39  

Похоже, моя персона на него особого впечатления не произвела…

Утро еще не наступило, но небо на востоке уже посветлело и звезды начали терять яркость и алмазный блеск.

Сидор держал курс на свою окраину – он хотел взять кое-что из одежды. Мы оба прекрасно понимали, что дальнейшее проживание в его квартире чревато – теперь нам было хорошо известно, кто наш противник.

Недооценить врага – значит проиграть. А проигрыш для нас значил только одно…

Засаду мы обнаружили без особого труда. К счастью, они не прошли ту школу, что мы с Сидором. – Кранты, моя хата "засвечена", – с горечью прошептал Сидор.

И достал пистолет. – Мечты, мечты, где ваша сладость… – сказал он печально. Сидор обернулся ко мне и с надеждой спросил: – Будем кончать этих козлов или как? Так сказать, прощальная гастроль.

Я понимал его. После того, что ему выпало испытать в жизни, даже эта вонючая окраина казалась Сидору землей обетованной.

И теперь он опять должен стать скитальцем без роду и племени, травой перекати-поле, с весьма призрачными шансами умереть естественной смертью в окружении родных и близких. – Не стоит, – ответил я.

Но в душе я был согласен с Сидором.

– Почему? – спросил он недоуменно. – Кроме этих двоих, возле дома могут быть и другие. – Могут. Ну и что? Перещелкаем их, как семечки.
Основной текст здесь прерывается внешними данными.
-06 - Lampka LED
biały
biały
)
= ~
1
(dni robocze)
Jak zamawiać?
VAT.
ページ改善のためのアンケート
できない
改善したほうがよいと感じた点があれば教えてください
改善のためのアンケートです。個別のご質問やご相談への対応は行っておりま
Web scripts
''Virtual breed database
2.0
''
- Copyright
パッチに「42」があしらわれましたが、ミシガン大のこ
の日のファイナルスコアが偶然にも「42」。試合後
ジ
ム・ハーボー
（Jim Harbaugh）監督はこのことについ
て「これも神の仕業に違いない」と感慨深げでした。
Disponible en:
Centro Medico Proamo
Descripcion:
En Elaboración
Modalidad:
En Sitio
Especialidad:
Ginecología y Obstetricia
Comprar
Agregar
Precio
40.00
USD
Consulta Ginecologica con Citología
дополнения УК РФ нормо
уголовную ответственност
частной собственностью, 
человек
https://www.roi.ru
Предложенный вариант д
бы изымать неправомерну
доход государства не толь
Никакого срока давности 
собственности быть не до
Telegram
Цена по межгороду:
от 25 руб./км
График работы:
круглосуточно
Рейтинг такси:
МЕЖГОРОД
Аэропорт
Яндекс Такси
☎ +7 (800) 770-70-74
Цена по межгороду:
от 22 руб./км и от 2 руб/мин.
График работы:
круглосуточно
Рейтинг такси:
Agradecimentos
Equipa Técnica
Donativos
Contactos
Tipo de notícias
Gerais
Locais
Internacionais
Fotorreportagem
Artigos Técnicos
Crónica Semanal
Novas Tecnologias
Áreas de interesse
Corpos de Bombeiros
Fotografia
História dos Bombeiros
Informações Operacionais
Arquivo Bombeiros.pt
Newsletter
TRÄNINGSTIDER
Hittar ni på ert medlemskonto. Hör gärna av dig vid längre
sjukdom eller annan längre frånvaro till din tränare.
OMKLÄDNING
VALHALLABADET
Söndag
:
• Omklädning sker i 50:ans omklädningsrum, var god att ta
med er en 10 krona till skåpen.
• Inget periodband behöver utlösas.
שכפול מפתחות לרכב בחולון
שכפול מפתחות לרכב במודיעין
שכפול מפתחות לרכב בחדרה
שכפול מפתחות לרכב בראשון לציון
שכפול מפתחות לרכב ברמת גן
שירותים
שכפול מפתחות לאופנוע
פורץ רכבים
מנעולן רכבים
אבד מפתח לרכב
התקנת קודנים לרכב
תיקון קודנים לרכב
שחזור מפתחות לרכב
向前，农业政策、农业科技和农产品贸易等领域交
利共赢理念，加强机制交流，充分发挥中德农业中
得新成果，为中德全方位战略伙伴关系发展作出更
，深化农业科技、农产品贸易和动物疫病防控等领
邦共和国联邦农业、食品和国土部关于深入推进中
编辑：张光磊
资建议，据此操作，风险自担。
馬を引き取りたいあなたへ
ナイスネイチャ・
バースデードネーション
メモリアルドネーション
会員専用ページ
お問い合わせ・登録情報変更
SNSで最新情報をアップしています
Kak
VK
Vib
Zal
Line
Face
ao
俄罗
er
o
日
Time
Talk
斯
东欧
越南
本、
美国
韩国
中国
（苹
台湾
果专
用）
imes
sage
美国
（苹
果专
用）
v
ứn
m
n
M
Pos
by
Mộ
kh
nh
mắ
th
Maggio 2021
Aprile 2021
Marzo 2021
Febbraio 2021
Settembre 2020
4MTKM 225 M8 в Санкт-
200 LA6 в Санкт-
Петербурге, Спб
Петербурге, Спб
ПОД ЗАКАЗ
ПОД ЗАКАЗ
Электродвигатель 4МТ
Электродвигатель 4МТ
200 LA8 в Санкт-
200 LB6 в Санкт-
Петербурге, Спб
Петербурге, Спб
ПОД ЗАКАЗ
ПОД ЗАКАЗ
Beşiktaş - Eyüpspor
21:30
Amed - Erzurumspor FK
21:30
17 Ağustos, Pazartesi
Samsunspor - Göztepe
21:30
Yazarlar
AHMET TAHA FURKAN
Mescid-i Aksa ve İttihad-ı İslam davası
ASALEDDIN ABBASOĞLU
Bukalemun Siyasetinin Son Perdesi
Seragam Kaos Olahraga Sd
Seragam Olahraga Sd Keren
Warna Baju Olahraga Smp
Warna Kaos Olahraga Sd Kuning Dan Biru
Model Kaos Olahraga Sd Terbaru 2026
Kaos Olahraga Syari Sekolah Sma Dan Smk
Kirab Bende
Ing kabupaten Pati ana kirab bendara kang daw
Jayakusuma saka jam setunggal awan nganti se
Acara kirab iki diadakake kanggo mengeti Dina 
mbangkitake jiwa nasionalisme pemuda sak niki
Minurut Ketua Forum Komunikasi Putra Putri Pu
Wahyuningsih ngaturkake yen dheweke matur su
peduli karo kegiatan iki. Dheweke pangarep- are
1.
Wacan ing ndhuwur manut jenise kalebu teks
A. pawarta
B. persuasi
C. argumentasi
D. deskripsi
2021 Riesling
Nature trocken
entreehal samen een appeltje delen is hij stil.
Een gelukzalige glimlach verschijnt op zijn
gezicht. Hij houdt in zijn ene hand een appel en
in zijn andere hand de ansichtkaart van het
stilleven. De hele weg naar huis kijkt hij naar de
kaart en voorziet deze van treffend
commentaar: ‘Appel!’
– Так то оно так… Но я предполагаю что и в квартире уже сидят непрошенные гости. А нам лишний шум ни к чему.

– У меня там заначка есть, тысяч пять "зеленью". На первое время хватило бы. Жалко оставлять.

– Как-нибудь перебьемся. – Ты прав… – сказал Сидор с сомнением.

И заскрипел зубами: – Однако, жаль…

Он быстро потер ладони рук – будто его зазнобило.

– В другой раз. Нам еще не раз представится возможность отвести душу, – понял я, о чем он подумал.

– Живите, с-суки… – прошипел в темноту Сидор. – Пока живите…

Мы бесшумно проскользнули в узкий проулок и пошли к машине, которую предусмотрительно оставили за квартал от дома Сидора.

– Хуже бездомных псов… – продолжал бушевать Сидор. – Эти новые хозяева жизни, эти твари, мало того, что народ обобрали до нитки, так еще и жить спокойно не дают. Люди по вечерам боятся на улицу выйти из-за таких, как те.

Он гневно ткнул рукой в сторону, откуда мы пришли.

– Поехали, – прервал я его горестный монолог. – Мы тоже… не из лучшей половины рода человеческого.

– Но ни ты, ни я не обижали убогих и сирых! А эти псы последнее рубище у нищего отнимут. Да еще и ребра поломают. Ненавижу…

Мы ехали в никуда.

Рассвет выдался серым, туманным. Низко нависшее над землей небо растворило горизонт, и казалось, что машина с крохотным лоскутом влажного асфальта плывет в безбрежном седом океане.

Мы плыли без парусов, при полном безветрии, и окружавшая нас туманная пелена напоминала навечно застывшие волны.


Опер

Картинка была что надо.

Я в который раз с удовлетворением подталкивал локтем Баранкина, который сидел на диване рядом со мной и пялился в экран телевизора.

Так выражалась моя благодарность за его высокий профессионализм при устройстве видеоловушки обычно сверхбдительному Сторожуку в кабинете Сандульского.

Хотя, если по-честному, за приличные познания Славки в области радио и видеотехники нужно было благодарить в большей мере его родителей, едва не пинками выпроваживавших в свое время юного оболтуса в Дом пионеров, где Баранкина-младшего, скрепив сердце, записали в кружок радиолюбителей.

В глубокой молодости он был, как говорится, оторви и выбрось, и редко какое происшествие в школе и окрестностях обходилось без его участия. – Теперь Сторожуку амбец!

Баранкин радовался, как пацан.

– Этот материал тянет по меньшей мере на пятак строго режима с конфискацией, – сказал он с воодушевлением. – Окстись, Емеля…

Я включил видеомагнитофон на обратную перемотку.

– И сплюнь три раза. Этот материал годится разве что для семейного архива.

– Какого черта! Да в суде эта пленка будет как бомба!

– Начиненная мыльными пузырями, – подхватил я.

– Ну вы и фрукт, милостивый сударь! Вспомни, что ты говорил во время первого просмотра?

– Спонтанный порыв, эйфория, белая горячка – называй, как хочешь. По здравом размышлении, эта запись не стоит выеденного яйца. – Сволочь ты, Ведерников!

Славка вскочил на ноги и пошел к буфету, где стояла уже наполовину опустошенная бутылка армянского коньяка.